Similarly, outside work, workers need to be organised politically. This was understood by the pioneers who set up the Labour Party at the end of the 19th Century. At that time, there were only two parties to vote for; the Tories and the Liberals. Both were parties of the bosses, the rich and the privileged. The Labour Party was created to give a voice for workers outside the workplace – to fight politically. There were inherent fault lines built into the fabric of the Labour Party from its inception, with the gradualism of the Fabians and the conservatism of sections of the trade union bureaucracy at odds with the aspiration for fundamental change that led many socialists and workers to support the Party. These contradictions have, so far, been resolved in favour of Labour’s liberal wing – New Labour – rather than the socialist.

So now we have a similar situation.
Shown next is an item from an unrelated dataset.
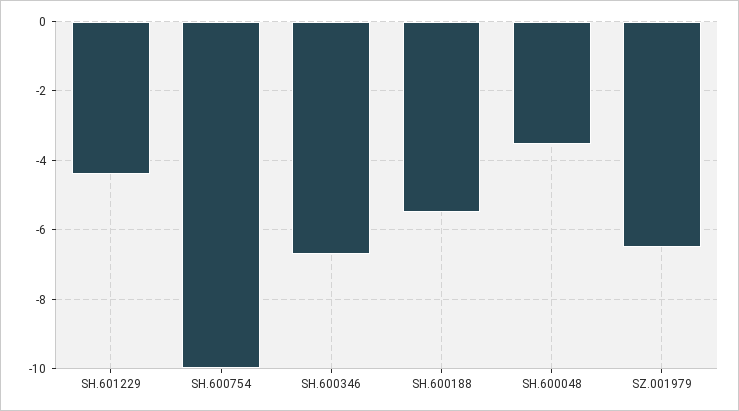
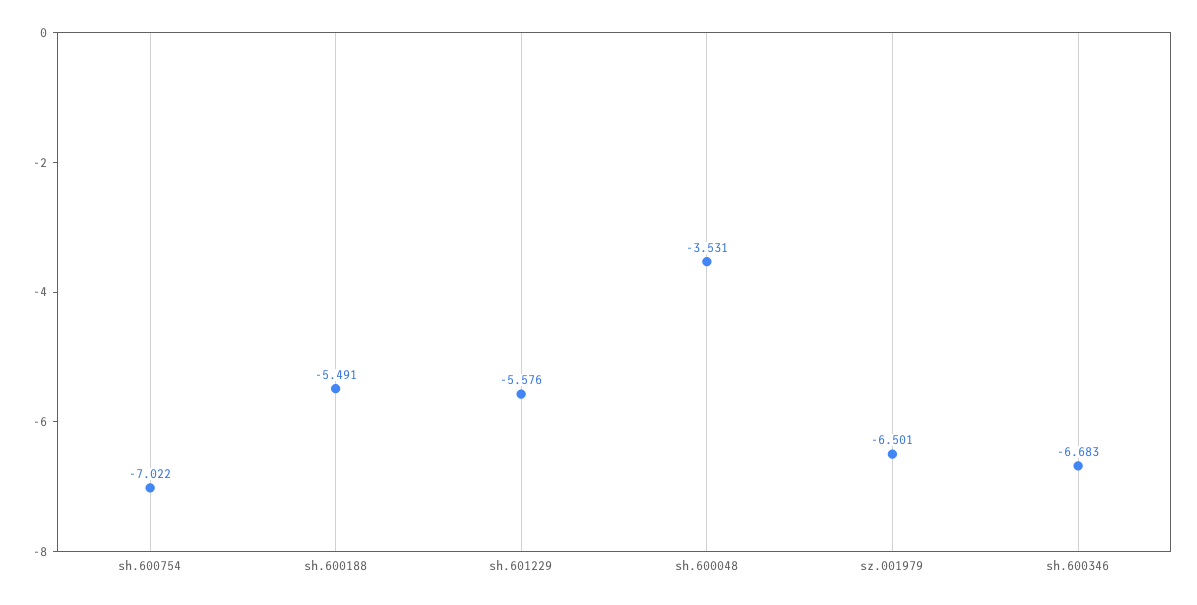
SH.601229: -4.4 -> -5.576
SH.600754: -10 -> -7.022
New Labour, the Tories and the Liberals all represent the interests of the rich and privileged. They all defend an economic system that exploits workers to create vast profits which are only enjoyed by a tiny few. This system is capitalism. It exists for the benefit of the minority at the expense of the majority.
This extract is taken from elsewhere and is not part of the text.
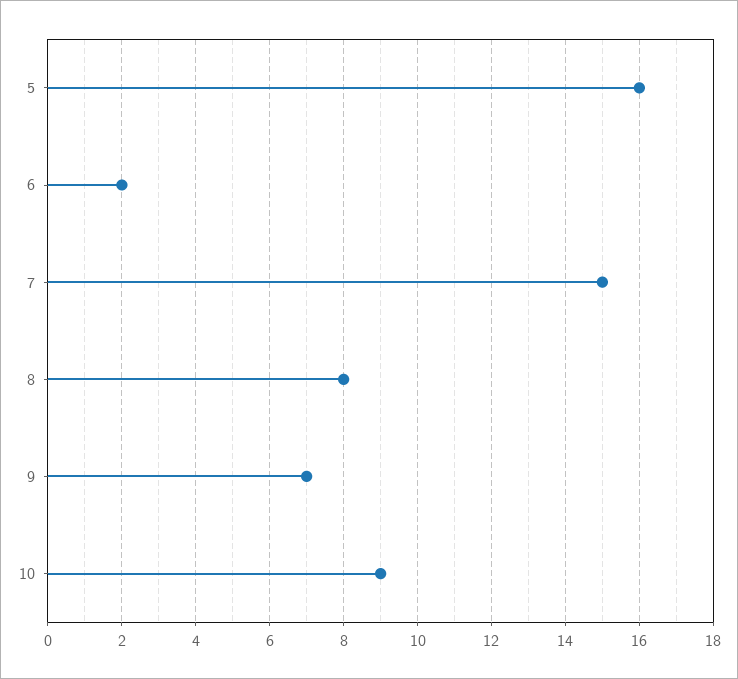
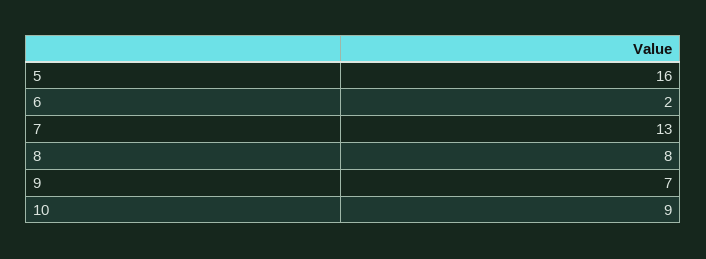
7: 15 -> 13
Respect stands opposed to the policies of neo-liberalism, which are supported by all three of the established parties. But there now needs to be a thorough discussion within Respect about what it stands for. To be against the policies of privatisation and pay restraint is absolutely essential. But we need to start saying what we are for. We cannot define ourselves just in terms of what we oppose.

We should not only be against the neo-liberal policies pursued in the interests of the capitalist class but against capitalism itself. And if we are, what do we want in its place?

This is where, for me, the key word in the acronym comes in. ‘Socialism’ has to be at the heart of Respect. This marks Respect out as being completely different from New Labour, the Tories, the Liberal Democrats and the Greens.

It states that we believe there is a different, better, way of organising society. Instead of the majority of society working to create wealth for a few, production would be for the interests of all. There would be democratic decision-making about how the resources of society would be used. Would we really decide to spend £75 billion pounds to create a new generation of nuclear weapons, which will never be used; or to give £12.5 billion in bonuses to a few hundred City workers? Or would that money, in a rational society, be spent on other things – care for the elderly, the sick, and the young; housing for all; sports facilities for young people?

Socialists want to change society fundamentally. Until we are strong enough to effect complete change, the working-class has to fight to defend what it has previously won, and to fight for further reform. Socialists must be the best fighters for reforms, while all the time explaining why we must go further. In this period of capitalism, it will be even harder for capitalism to deliver real reforms, which will only be won by the most determined struggle.

So long as capitalism exists working-class people will constantly have to fight for improvements to their daily existence. But every victory remains at risk until we create a society in which we do not need to constantly fight. So, while we fight for reforms, those fights must be linked to a more fundamental change in the way society is run – for a society run by, and in the interests of, the working-class.

Respect must present a vision of a different society. That must be its distinct appeal.